Jindal looks like the logical GOP choice to run again, given his narrow loss in 2003 and his preference for serving in an executive capacity rather than in a legislative office. His service in Congress adds to his already ample credentials for higher political office, and it gives him a political base from which to launch a statewide bid.
Supporters of the Congressman note that Vitter won the 2004 Senate race in part because the party rallied behind him early and helped keep other GOP hopefuls out of that race. But with the governorship so clearly up for grabs, other Republicans may jump in as well.
For Democrats, the question is whether they will stick with an incumbent governor who is now much weaker than she was a year ago, or find a more appealing alternative. Many Republicans would rather see Blanco as the Democrats’ choice.
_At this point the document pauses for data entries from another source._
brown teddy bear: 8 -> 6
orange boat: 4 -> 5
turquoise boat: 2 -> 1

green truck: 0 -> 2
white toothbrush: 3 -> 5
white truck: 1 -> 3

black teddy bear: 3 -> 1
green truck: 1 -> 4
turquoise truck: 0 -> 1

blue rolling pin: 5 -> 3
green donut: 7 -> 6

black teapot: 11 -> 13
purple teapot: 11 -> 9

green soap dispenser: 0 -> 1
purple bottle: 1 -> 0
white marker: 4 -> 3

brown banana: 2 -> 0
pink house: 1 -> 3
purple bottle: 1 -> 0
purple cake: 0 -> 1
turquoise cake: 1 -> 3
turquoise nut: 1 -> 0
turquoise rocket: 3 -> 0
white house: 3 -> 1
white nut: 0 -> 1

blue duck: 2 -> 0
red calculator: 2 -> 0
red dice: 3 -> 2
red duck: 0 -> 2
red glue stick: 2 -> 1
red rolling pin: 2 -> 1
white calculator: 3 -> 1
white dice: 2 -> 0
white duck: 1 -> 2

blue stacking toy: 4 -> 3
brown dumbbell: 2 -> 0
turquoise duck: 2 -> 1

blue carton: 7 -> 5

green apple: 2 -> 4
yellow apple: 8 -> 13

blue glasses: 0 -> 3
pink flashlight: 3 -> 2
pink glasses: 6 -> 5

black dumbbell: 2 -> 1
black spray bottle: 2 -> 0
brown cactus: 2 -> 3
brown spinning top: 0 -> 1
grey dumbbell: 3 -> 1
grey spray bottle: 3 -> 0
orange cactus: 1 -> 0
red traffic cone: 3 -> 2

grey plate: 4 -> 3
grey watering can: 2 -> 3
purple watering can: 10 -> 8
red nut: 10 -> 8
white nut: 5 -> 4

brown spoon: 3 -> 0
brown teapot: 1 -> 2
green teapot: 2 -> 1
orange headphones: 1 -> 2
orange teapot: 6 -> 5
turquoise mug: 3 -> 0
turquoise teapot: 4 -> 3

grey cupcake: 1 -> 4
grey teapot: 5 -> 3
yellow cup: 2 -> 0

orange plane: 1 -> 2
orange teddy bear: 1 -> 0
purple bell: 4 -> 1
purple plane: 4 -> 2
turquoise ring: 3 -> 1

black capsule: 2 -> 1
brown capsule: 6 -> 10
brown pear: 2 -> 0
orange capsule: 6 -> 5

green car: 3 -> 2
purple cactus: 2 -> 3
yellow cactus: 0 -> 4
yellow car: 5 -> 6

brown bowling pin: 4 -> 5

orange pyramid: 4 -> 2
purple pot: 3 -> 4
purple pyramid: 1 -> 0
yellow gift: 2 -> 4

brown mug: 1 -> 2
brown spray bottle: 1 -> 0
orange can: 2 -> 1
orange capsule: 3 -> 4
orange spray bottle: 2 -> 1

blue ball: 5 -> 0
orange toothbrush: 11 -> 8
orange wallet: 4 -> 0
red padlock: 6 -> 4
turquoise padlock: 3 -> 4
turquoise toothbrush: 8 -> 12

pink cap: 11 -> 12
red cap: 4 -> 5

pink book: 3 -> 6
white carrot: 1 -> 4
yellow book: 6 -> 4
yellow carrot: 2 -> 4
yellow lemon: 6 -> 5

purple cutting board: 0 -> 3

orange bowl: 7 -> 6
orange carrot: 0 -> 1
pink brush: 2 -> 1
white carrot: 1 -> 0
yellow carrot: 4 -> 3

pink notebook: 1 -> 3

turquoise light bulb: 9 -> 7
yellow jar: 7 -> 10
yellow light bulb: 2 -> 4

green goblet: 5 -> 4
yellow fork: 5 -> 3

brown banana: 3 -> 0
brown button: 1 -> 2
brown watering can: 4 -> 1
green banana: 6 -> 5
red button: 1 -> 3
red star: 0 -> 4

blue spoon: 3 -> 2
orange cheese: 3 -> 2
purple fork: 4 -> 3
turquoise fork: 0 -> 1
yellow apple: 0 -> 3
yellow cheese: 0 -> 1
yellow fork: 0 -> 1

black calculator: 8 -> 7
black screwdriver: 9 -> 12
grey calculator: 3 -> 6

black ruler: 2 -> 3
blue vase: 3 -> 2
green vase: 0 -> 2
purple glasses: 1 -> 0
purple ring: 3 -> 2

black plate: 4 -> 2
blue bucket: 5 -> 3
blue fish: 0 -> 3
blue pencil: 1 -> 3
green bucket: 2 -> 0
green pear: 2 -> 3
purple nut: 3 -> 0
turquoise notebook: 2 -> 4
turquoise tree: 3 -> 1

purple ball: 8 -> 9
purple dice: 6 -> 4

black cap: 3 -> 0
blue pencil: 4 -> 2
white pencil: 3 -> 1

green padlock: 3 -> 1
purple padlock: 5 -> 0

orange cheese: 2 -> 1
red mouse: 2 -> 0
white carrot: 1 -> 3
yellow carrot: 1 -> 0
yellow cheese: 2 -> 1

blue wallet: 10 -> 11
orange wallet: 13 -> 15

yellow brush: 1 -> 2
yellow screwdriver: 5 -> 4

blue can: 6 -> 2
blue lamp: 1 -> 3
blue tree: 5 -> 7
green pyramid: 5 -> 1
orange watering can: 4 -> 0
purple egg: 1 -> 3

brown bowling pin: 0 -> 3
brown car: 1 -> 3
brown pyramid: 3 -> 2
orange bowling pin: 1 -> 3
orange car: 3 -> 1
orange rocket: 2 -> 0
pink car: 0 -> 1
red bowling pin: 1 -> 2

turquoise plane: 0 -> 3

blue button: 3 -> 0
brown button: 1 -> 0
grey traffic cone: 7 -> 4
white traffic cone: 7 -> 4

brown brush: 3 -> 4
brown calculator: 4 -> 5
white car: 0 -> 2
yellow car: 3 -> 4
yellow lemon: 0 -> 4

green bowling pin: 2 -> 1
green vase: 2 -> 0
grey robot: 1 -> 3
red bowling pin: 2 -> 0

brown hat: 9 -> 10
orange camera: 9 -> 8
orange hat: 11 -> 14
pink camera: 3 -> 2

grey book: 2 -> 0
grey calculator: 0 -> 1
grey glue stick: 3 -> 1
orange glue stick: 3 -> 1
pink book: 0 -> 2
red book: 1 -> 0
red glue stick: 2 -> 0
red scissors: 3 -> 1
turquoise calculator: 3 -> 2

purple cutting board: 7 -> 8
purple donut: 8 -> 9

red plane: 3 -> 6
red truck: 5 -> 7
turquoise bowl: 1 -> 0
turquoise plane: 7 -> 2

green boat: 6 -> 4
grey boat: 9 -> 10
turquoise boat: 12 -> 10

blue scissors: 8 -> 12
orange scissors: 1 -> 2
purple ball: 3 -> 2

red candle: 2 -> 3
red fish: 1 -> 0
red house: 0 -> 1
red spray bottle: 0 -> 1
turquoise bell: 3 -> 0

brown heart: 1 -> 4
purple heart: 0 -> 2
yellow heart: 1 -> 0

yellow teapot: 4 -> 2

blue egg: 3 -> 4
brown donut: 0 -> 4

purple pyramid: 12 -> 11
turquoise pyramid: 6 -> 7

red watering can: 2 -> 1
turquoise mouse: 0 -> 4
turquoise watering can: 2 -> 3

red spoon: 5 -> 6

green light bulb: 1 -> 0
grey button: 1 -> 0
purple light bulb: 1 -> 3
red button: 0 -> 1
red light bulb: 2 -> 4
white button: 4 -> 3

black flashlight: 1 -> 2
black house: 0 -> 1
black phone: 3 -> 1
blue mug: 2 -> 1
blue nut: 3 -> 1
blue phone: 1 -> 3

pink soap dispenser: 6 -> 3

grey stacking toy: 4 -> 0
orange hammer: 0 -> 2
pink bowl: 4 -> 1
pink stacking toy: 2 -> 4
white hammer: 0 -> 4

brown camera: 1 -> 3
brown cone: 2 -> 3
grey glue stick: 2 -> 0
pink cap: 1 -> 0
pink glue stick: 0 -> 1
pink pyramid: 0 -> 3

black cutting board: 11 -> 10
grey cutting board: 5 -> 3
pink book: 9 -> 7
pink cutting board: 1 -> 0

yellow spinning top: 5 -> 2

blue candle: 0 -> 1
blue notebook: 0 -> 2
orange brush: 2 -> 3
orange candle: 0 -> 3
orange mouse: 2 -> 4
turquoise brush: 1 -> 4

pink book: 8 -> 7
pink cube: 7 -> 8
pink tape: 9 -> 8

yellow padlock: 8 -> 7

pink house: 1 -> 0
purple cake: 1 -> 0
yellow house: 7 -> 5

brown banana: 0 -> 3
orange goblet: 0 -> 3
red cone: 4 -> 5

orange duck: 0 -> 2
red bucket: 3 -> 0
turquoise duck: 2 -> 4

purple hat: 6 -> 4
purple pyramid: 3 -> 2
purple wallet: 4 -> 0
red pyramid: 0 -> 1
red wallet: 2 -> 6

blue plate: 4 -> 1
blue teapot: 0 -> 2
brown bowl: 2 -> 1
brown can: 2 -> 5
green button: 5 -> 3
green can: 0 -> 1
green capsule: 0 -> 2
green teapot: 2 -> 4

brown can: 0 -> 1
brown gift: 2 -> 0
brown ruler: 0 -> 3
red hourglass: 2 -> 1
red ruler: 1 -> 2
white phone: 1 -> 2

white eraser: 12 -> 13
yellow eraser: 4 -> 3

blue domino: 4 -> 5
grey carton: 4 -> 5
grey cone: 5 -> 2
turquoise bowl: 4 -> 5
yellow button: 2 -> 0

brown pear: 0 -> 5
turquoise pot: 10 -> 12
Demographics explain part of why the Republicans are so optimistic. Hundreds of thousands of people have left the state, many of them from Democratic Orleans Parish. While estimates of population change are incomplete and should be treated gingerly — and polls in the state should be regarded with great skepticism given the obvious difficulty of drawing a reliable sample that accurately reflects the state’s electorate next November — few doubt that the exodus from the state has hurt the Democratic Party.
Unlike most of its neighbors in the South, Louisiana has resisted a full-scale move into the Republican column. The combination of working-class whites and African Americans have kept Democrats competitive in the state. But the population shifts following Katrina may well lead to a fundamental partisan shift, and the 2007 governor’s race could be the first test of whether that is happening.
It could also put Jindal on the national stage at a time when Republicans are looking for new — and very different — faces.